Estas dos expresiones encuentran su dimensión más concreta en 1 Jn 3.16-18: “en esto conocemos lo que es el amor: en que Jesucristo entregó su vida por nosotros. Así también nosotros debemos entregar la vida por nuestros hermanos. Si alguien que posee bienes materiales ve que su hermano está pasando necesidad, y no tiene compasión de él, ¿cómo se puede decir que el amor de Dios habita en él? Queridos hijos, no amemos de palabra ni de labios para fuera, sino con hechos y de verdad.” Parece que Juan no nos deja la opción de interpretar el tema del amor de forma romántica o espiritualizada. Entonces, ¿cómo ver (experimentar y comunicar) el amor de Dios? La secuencia del texto es muy significativa: Cristo entregó su vida por nosotros, en consecuencia debemos entregar nuestra vida por los demás. ¿De qué forma entregamos nuestra vida y nos identificamos con la dadiva del amor de Cristo? La respuesta no deja lugar a duda: abriéndole nuestro corazón a un hermano con necesidad. Los “bienes materiales” (talentos naturales, dones, tiempo, experiencia, amistad, oír, llorar, casa, dinero, espacios, coche, alimentos, ropas, palabras, toques, gestos, sonrisas…) es parte de la dinámica misionera de la iglesia que, en obras y verdad, abre su compadecido corazón para servir al mundo demostrando la gracia de Cristo. La involucración desinteresada con el sufrimiento humano, cualquiera que sea su manifestación e intensidad, es la esencia de nuestra identificación misionera con Cristo, que se encarnó, murió y resucitó por amor a la humanidad.

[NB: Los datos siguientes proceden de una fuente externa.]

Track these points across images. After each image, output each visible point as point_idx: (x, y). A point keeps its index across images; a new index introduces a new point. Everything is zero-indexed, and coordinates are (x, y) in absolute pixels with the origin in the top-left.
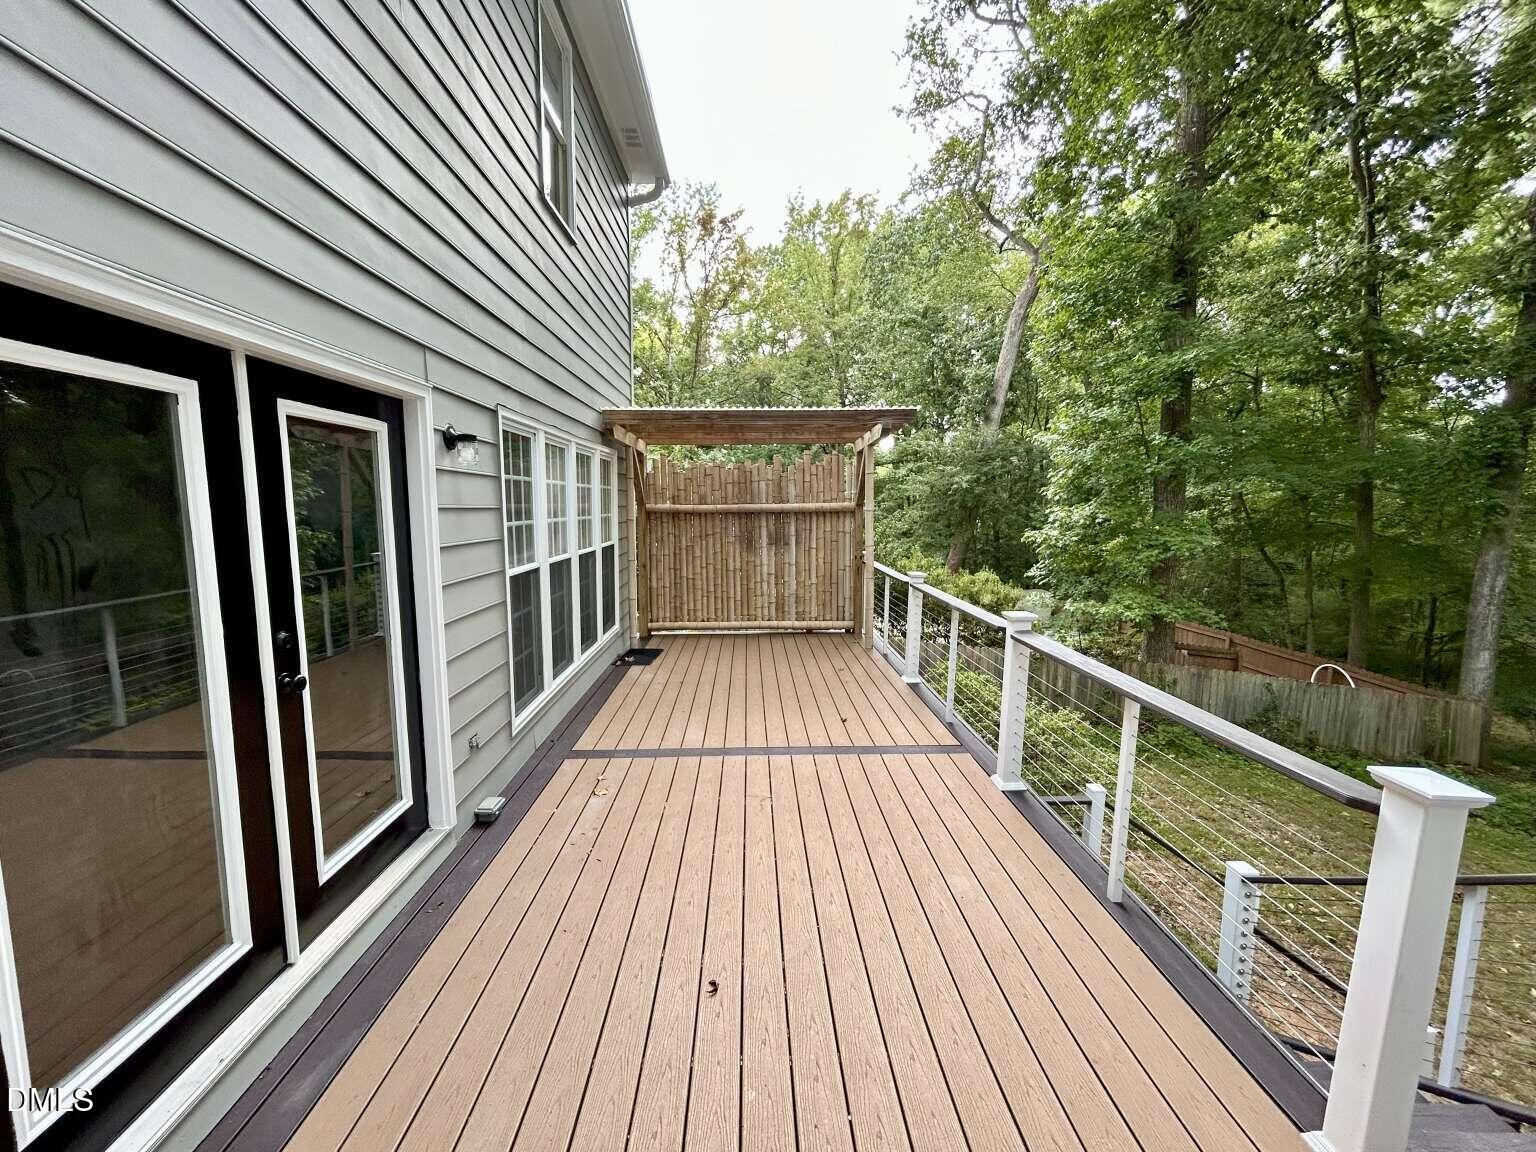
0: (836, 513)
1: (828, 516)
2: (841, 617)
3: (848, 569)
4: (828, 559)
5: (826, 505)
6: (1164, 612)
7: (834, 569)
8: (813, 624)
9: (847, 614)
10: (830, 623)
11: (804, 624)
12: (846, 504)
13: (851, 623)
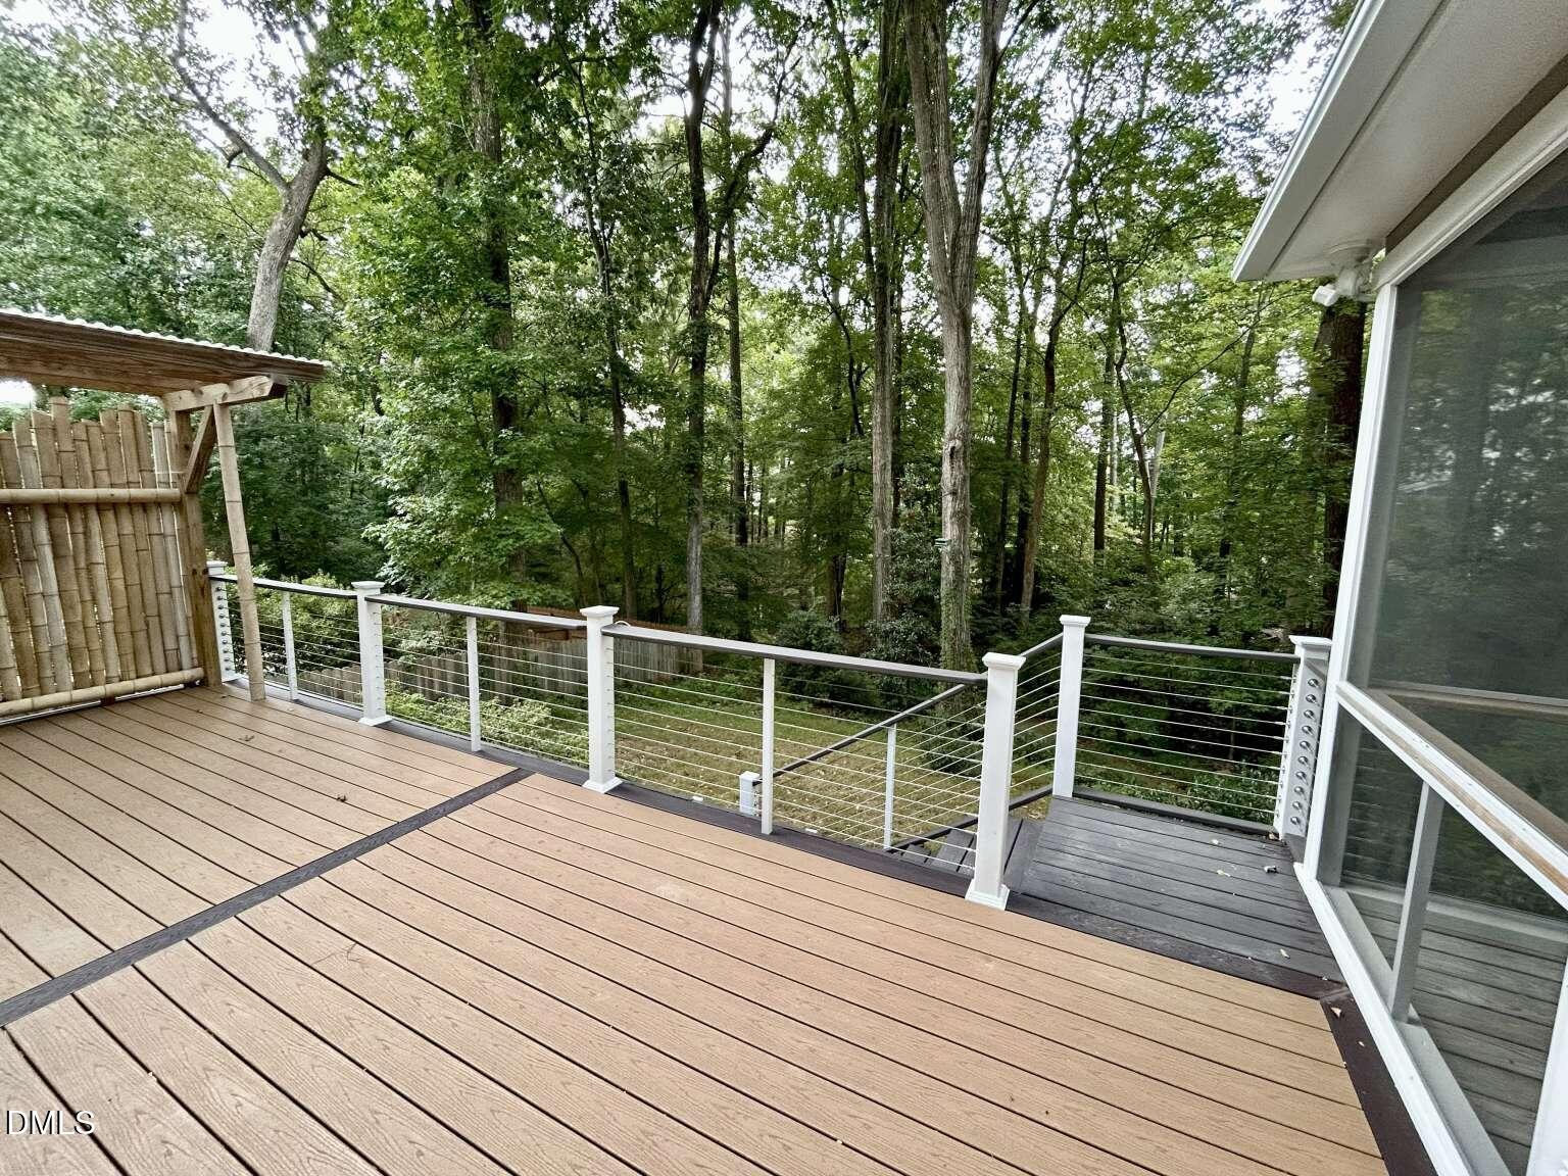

“No tener compasión de él” es la declaración pública de nuestra alienación del amor de Dios y nuestra opción por el odio. Un odio que posiblemente no se manifieste en agresiones físicas (¡a menos que creamos que guerras y embargos a países que se resisten al evangelio sean justificables o sean la voluntad de Dios!), sino mas bien por la forma como clasificamos a las personas y nos acercamos a ellas. Estamos ante Cristo que ha dado su vida por el mundo, expresión máxima del amor redentor de Dios. El Cristo que vemos en los evangelios se comporta y se relaciona con las personas en base al amor. Vemos en la Biblia al Cristo que ama, que salva, que libera, que perdona, que alimenta, que produce vida. No hay duda de que la misión que recibimos de Cristo debe seguir el mismo camino (Jn 17.18).
Es fundamental que volvamos siempre a Dios como punto de origen y de conclusión de la misión y preguntémonos: ¿hay misión sin amor?